An experimental new drug may someday offer people struggling with cholesterol problems a treatment option that raises good cholesterol and lowers bad cholesterol in the blood, potentially reducing the risk of suffering a heart attack or other cardiac problems.
Researchers from the Cleveland Clinic, Georgetown University's MedStar Research Institute, Academic Medical Center in the Netherlands and Eli Lilly examined the effects of a drug called evacetrapib on cholesterol levels in nearly 400 patients with either low HDL, the "good" cholesterol, or high LDL, the "bad" cholesterol.
The study, presented at this year's American Heart Association meeting and published in this week's Journal of the American Medical Association, found that evacetrapib, either alone or in combination with cholesterol-lowering statins, increased HDL cholesterol and lowered LDL cholesterol.
"The drug more than doubled HDL and lowered LDL by 36 percent," said Stephen Nicholls, the study's lead author and clinical director of the Cleveland Clinic Center for Cardiovascular Diagnostics and Prevention. "There was a profound effect on the protective aspect of HDL and lowered LDL in a way we see with statins. If the drug was added to statins, we saw better lowering than with statins alone."
While the results are promising, Nicholls and experts not involved in the research say they are very preliminary. Without additional long-term studies, it's unclear whether the drug will be successful in decreasing the number of deaths from heart disease or the number of cardiac "events."
"We've known from epidemiological studies that low HDL levels are associated with an increased likelihood of heart disease and heart attack, and high levels are protective," said Dr. Cam Patterson, chief of the division of cardiology at the University of North Carolina School of Medicine in Chapel Hill. Patterson was not involved in the evacetrapib research.

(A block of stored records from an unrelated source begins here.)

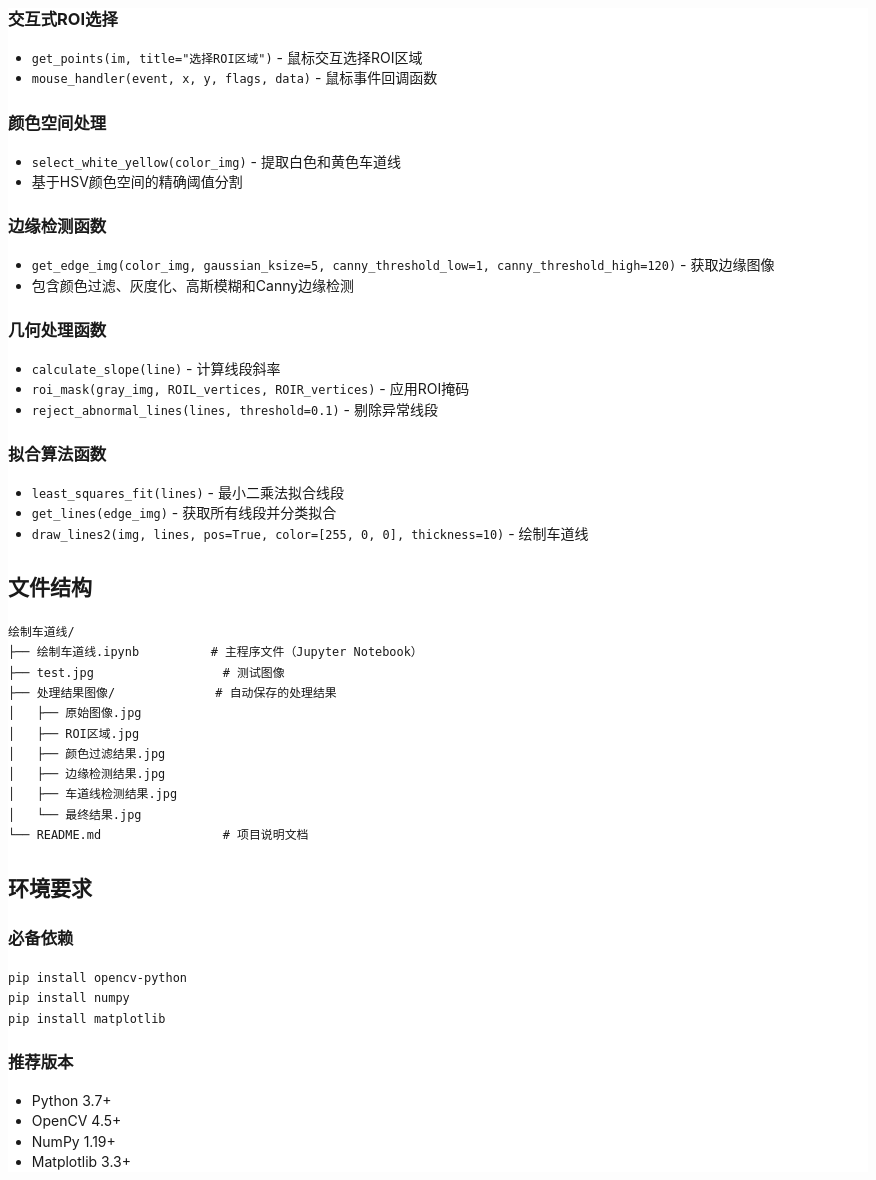 ### 交互式ROI选择
- `get_points(im, title="选择ROI区域")` - 鼠标交互选择ROI区域
- `mouse_handler(event, x, y, flags, data)` - 鼠标事件回调函数

### 颜色空间处理
- `select_white_yellow(color_img)` - 提取白色和黄色车道线
- 基于HSV颜色空间的精确阈值分割

### 边缘检测函数
- `get_edge_img(color_img, gaussian_ksize=5, canny_threshold_low=1, canny_threshold_high=120)` - 获取边缘图像
- 包含颜色过滤、灰度化、高斯模糊和Canny边缘检测

### 几何处理函数
- `calculate_slope(line)` - 计算线段斜率
- `roi_mask(gray_img, ROIL_vertices, ROIR_vertices)` - 应用ROI掩码
- `reject_abnormal_lines(lines, threshold=0.1)` - 剔除异常线段

### 拟合算法函数
- `least_squares_fit(lines)` - 最小二乘法拟合线段
- `get_lines(edge_img)` - 获取所有线段并分类拟合
- `draw_lines2(img, lines, pos=True, color=[255, 0, 0], thickness=10)` - 绘制车道线

## 文件结构

```
绘制车道线/
├── 绘制车道线.ipynb          # 主程序文件（Jupyter Notebook）
├── test.jpg                  # 测试图像
├── 处理结果图像/              # 自动保存的处理结果
│   ├── 原始图像.jpg
│   ├── ROI区域.jpg
│   ├── 颜色过滤结果.jpg
│   ├── 边缘检测结果.jpg
│   ├── 车道线检测结果.jpg
│   └── 最终结果.jpg
└── README.md                 # 项目说明文档
```

## 环境要求

### 必备依赖
```bash
pip install opencv-python
pip install numpy
pip install matplotlib
```

### 推荐版本
- Python 3.7+
- OpenCV 4.5+
- NumPy 1.19+
- Matplotlib 3.3+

"The average HDL level is about 45 mg/dl, and for every one point that goes up, the risk of heart disease goes down three percent," said Dr. Philip Ragno, director of cardiovascular health and wellness at Winthrop University Hospital in Mineola, N.Y.
But it's still unclear what actual effect raising HDL levels using this drug will have on heart disease.

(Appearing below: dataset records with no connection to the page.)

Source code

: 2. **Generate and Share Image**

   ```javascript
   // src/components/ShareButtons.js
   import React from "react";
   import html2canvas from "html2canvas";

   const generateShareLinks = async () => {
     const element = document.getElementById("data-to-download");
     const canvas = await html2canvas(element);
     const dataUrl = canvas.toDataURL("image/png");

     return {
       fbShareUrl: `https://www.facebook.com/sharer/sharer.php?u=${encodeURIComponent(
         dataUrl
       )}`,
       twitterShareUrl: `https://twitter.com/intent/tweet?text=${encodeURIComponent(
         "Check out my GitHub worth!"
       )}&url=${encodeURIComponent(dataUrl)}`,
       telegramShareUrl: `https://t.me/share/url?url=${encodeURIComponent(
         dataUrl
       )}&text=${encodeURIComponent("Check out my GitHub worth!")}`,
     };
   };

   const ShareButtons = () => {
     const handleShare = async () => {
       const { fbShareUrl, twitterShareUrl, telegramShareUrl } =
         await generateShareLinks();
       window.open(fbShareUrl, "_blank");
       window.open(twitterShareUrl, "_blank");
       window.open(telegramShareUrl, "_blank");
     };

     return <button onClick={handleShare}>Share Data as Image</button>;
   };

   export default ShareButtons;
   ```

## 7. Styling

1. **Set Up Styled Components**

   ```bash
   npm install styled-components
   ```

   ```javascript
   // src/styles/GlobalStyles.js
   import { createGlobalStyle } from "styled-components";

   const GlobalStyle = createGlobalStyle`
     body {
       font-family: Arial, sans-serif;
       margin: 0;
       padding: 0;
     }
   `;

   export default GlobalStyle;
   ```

"We don't know what will be the effect on clinical events," said Nicholls. "That will be the major determinant of whether these drugs come into clinical practice."
Evacetrapib belongs to the class of drugs known as cholesteryl ester transfer protein inhibitors. The first drug in this class, torcetrapib, raised HDL levels, but its clinical trial was stopped because of deaths caused by side effects of the drug.

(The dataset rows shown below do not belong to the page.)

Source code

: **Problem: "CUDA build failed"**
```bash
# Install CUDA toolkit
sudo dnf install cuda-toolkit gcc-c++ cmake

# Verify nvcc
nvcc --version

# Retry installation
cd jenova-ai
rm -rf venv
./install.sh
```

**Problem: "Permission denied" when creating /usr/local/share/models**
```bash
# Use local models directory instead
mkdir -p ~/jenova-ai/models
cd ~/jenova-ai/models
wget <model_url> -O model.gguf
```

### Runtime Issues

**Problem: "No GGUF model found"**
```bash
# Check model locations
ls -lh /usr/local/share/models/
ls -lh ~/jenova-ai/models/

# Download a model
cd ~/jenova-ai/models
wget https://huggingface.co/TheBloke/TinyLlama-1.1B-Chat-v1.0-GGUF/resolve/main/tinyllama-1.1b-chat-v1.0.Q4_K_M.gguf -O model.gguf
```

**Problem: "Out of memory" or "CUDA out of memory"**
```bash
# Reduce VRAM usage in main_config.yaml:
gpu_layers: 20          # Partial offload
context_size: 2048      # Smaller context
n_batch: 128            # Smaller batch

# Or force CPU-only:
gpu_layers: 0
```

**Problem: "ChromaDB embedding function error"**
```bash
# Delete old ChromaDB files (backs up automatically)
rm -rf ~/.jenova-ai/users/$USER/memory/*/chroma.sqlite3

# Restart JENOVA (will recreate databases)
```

One of the challenges with developing drugs that can raise HDL, according to Nicholls, is that HDL is very complex.
"HDL is really complicated. It comes in all shapes and sizes, and we don't know if all are equally as protective," he said. "All forms of LDL are bad and we know that if we lower all forms, good things happen to patients."
"The only other drug that we have that raises HDL is niacin. Many cardiologists have used it to raise HDL levels, and it's shown a modest increase of up to 30 percent in some individuals," said Dr. Philip Ragno, director of cardiovascular health and wellness at Winthrop University Hospital in Mineola, N.Y.
But data from the recent AIM-HIGH study, which tried to determine whether adding niacin to statin treatment regimens would raise HDL levels in people who successfully lowered their LDL with statins, showed the drug combination did not reduce the chances of having a heart attack. As a result, the AIM-HIGH trial ended a year and a half early.